I can’t send artists and galleries letters saying how much I admire THEIR work in order to get them to notice MY work. This through the backdoor approach I find just too sleazy. If I want to let an artist know that I admire his or her work, I want it to be real and not a way to get them to promote me.
Katja: Is it sleazy if you mean it?
No not at all! Just if you’re writing to an artist to get their attention. Something precious gets lost I find.
That is interesting. i just thought of it as broadening my world. To do it just to get them to notice my work IS sleazy. I think it is a matter of intention.
Well….interesting. I suppose that what I’ve done is actually “file” all marketing advice and attempts at some point under “DO NOT USE” in favour of “CREATE”.
My philosophy as an artist is that marketing has to be flushed right out of your head if you’re to be really true to yourself and your artistic vision for any project that you’re working on. You have to be able to completely separate your work, from the commodification of your work in order to produce a true work of art. Do it for the love and curiosity of it…never for the money!
Amen to that, Janice! I’m with you all the way.
When I’m not “in the zone” is when I do what I can to stay in touch with the people who appreciate my stuff — and try to expand that group.
That would be me too, Kristin!
ugh…Jessica, I mean. My eye got caught by the line below and I just automatically typed in what I saw. Serves me right for typing first thing in the AM.
When people find out I’m a jewelry sculptor, they usually start going on about wholesaling, trade shows, booths, etc. That’s when they’re not asking me if I sell at the Saint Germain flea market (*lolsob*). Umm, no. Galleries are in my future.
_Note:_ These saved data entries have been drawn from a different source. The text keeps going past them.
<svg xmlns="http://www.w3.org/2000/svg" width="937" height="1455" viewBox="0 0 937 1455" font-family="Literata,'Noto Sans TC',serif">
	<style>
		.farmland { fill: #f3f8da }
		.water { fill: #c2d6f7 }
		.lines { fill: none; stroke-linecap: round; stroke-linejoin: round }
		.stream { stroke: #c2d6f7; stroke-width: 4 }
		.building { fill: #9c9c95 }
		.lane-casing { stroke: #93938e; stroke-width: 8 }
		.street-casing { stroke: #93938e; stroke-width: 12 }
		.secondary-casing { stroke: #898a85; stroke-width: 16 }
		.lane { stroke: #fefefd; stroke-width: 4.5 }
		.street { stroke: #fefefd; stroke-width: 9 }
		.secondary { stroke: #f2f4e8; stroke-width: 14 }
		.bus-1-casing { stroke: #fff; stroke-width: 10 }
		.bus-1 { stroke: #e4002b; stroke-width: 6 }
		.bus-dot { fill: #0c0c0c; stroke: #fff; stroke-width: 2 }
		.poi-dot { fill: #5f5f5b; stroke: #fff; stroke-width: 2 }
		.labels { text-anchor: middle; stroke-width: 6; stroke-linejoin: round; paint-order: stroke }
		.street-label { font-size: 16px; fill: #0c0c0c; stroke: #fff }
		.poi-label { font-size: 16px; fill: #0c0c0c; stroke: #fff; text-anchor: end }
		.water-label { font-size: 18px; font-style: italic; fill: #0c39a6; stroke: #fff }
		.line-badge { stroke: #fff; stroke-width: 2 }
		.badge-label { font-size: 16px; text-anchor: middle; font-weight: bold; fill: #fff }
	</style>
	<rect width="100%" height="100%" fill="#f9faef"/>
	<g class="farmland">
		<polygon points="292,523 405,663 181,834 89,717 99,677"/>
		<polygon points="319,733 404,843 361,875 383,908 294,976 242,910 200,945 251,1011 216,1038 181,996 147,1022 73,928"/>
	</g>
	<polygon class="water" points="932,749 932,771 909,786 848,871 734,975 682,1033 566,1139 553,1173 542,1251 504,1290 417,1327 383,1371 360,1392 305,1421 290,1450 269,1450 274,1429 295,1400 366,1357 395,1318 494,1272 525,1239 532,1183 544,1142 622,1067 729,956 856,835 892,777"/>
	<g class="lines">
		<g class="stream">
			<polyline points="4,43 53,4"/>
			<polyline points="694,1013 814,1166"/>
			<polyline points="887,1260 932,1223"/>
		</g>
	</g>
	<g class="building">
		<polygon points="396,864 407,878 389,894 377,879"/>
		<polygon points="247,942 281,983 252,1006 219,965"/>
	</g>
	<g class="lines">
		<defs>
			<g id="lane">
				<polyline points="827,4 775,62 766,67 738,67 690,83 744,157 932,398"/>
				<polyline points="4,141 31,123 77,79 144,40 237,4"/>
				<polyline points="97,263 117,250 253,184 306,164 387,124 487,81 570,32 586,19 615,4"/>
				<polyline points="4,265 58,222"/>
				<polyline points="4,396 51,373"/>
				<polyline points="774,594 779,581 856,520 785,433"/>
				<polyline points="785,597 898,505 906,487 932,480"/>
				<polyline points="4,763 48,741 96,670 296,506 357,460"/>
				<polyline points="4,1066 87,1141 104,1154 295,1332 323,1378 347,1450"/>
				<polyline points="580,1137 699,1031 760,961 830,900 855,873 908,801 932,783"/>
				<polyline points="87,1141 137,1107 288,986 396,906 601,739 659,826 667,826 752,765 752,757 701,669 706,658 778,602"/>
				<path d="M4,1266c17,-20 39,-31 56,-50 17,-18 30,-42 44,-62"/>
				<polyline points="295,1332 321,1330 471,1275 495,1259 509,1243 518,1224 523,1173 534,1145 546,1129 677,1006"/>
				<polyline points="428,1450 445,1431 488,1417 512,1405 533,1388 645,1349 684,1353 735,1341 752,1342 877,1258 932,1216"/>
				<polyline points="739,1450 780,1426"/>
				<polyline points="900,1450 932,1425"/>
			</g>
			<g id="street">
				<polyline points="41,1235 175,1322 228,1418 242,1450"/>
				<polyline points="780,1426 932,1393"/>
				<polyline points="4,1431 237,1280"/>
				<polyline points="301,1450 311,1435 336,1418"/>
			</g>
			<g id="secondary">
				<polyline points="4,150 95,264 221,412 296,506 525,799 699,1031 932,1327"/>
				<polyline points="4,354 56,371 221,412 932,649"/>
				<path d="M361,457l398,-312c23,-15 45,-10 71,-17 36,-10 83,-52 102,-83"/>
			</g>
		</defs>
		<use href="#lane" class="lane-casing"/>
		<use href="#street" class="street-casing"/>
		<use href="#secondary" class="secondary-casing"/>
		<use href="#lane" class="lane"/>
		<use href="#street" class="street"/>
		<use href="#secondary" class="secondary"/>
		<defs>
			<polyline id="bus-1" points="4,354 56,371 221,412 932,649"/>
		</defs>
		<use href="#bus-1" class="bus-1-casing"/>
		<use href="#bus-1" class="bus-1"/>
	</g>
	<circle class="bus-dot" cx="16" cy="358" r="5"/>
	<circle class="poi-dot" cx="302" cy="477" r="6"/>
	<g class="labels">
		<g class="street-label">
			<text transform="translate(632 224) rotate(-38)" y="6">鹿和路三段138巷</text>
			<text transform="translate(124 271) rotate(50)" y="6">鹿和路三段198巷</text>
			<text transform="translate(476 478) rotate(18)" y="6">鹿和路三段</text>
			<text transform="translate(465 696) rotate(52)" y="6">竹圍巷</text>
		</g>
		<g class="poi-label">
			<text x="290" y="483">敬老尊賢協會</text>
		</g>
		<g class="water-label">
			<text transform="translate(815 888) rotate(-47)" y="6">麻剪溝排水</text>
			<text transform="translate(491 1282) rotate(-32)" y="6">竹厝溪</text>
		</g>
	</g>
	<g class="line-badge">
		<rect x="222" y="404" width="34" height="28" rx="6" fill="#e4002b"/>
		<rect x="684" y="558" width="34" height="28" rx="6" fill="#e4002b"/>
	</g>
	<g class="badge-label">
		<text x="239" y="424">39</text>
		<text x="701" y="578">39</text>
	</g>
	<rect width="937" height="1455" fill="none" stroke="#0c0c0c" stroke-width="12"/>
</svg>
So I’ve decided that the traditional route of trade shows and art fairs isn’t for me. That means pushing through my fear of approaching gallery owners. One woman looked at me like I was $*%! on her shoe. I guess that’s bound to happen.
I don’t know where you are, Kristine, but if you’re anywhere near the SF Bay Area you should check out Velvet Da Vinci in San Francisco if you’re into off-beat, beautiful jewelry. I’ve never seen anyplace like it, and they seem very open to innovation. I guess I’m allowed to put a URL in here: http://velvetdavinci.com/.
I have a tough time with social media; Facebook, Twitter, etc. I really have no interest in that kind of on the spot dialogue and find it very hard to make myself participate. Blogging on the other hand is a much more thoughtful approach, but not as instantaneous.
check out http://kliewerstudio.com/ he sells from his own website and email newsletter successfully without any presence on social media. It does take longer, but it can be done!
I think blogs are getting to the point of being necessary for artists – especially when first starting out because search engines pick up blog content. Folks who visit the blog can then sign up for email newsletters – which are not picked up by search engines, but are just as important because they land in email inboxes and won’t get missed. Some advice says email newsletters are important, and they are, but blogs are the best way to get your words and work noticed initially.
Then Facebook and Twitter are great ways to post links to your blog. They do not link to your newsletter content.
Recently i threw all ‘shoulds’ about artist statements out the window and sat and wrote from my heart about me and how i approach my artwork. It felt very honouring to simply allow the natural expression of what that meant without getting caught in the mental process and suitable jargon which we’ve come to recognise in the art world. Now i’m super pleased with what i’ve produced and it feels very authentic and true.
In general, the biggest thing I avoid is all the social media extras. FB I do but just as much because I have a huge family and it’s been my way of staying current with them and with old friends and clients from a previous manifestation of myself.
I have enough to do.
Oh, this is a good one! I have fb’d, twittered, linkined on and off for the last year. Hate it, love it, hate it – oh, who needs it!!
But, two venues have contacted me through twitter and I’m only randomly on there. What if I was on there more often!? So, I will social network as often as I can and try not to think about the reasons it bothers me while protecting myself the best I can.
It’s often going outside of what you’re used to that can bring results, right?!
I’ve stopped worrying about marketing and selling and started focusing on connecting. Twitter, FB, LinkedIn and all these other resources/tools allow me to live and work in Iowa and connect with peers, experts, news, photos, headlines, articles from all over the world.
The tutorials, the advice, the examples, the incredible photos inspire me and I like the idea of being able to share with others who aren’t from metropolitan cities with significant art resources.